### Task brief
What is the number of lines in the data that contain "index"? Nothing besides that number, please.

### Data for the task
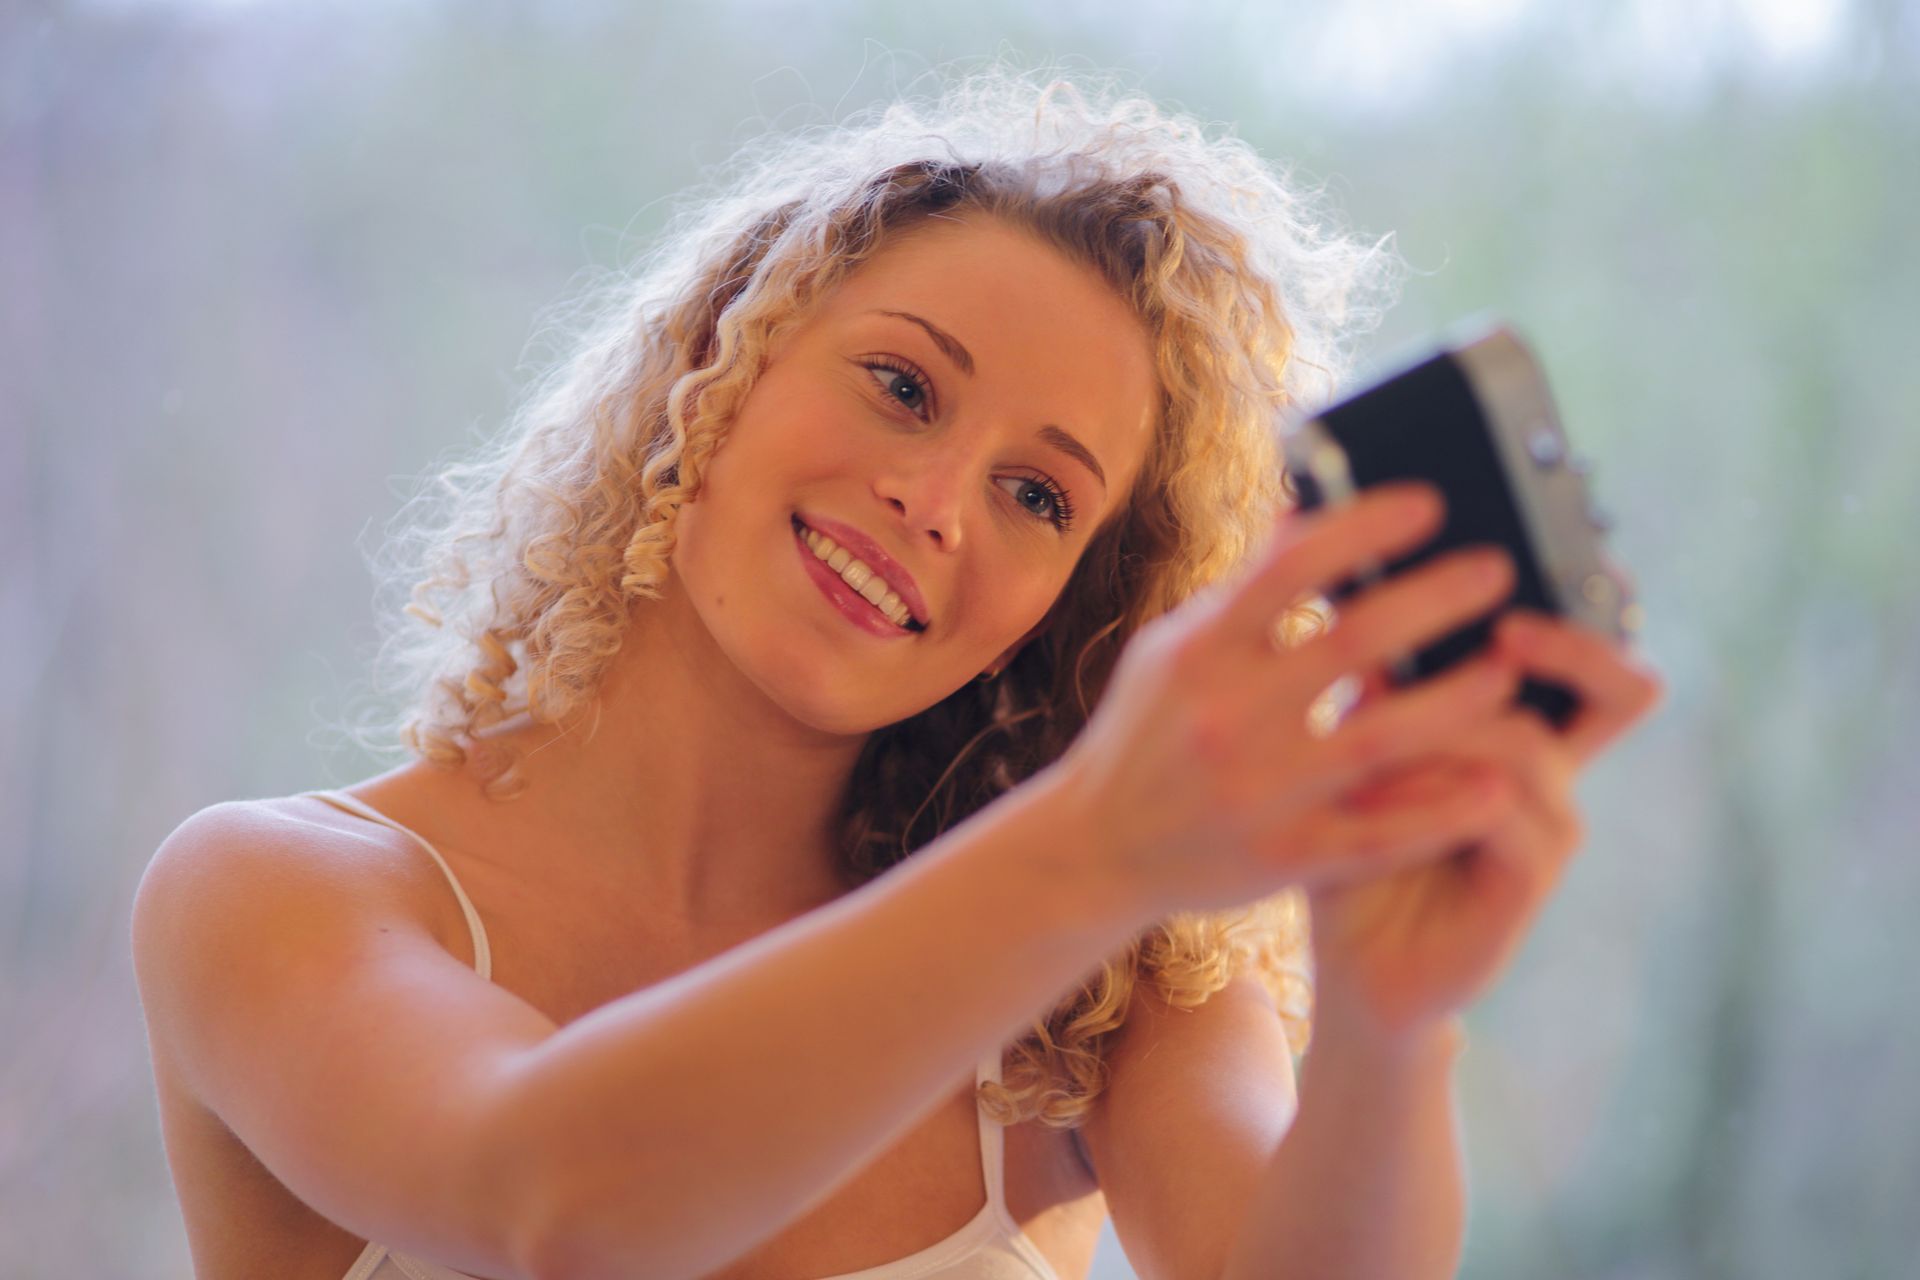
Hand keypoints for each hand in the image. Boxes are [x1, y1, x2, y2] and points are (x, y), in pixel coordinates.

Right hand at [1054, 483, 1529, 919]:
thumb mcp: (1170, 649)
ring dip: (1457, 700)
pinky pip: (1381, 833)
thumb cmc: (1144, 733)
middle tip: (1495, 571)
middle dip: (1436, 599)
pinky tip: (1494, 784)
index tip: (1428, 506)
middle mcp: (1227, 715)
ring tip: (1506, 670)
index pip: (1291, 567)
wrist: (1097, 849)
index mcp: (1199, 652)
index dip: (1365, 529)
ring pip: (1383, 738)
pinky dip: (1443, 810)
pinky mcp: (1285, 857)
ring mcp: (1259, 791)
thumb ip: (1238, 589)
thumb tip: (1302, 509)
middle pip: (1353, 642)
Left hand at [1304, 611, 1665, 1045]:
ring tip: (1360, 732)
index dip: (1589, 610)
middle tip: (1503, 629)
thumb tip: (1353, 585)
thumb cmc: (1349, 849)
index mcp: (1518, 734)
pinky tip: (1370, 788)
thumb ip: (1372, 685)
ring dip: (1440, 728)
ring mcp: (1548, 830)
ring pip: (1525, 741)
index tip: (1547, 556)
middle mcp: (1551, 777)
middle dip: (1566, 646)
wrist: (1354, 963)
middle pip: (1622, 689)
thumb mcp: (1351, 752)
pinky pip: (1497, 809)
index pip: (1593, 660)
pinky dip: (1430, 788)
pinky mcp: (1528, 881)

### Your response
8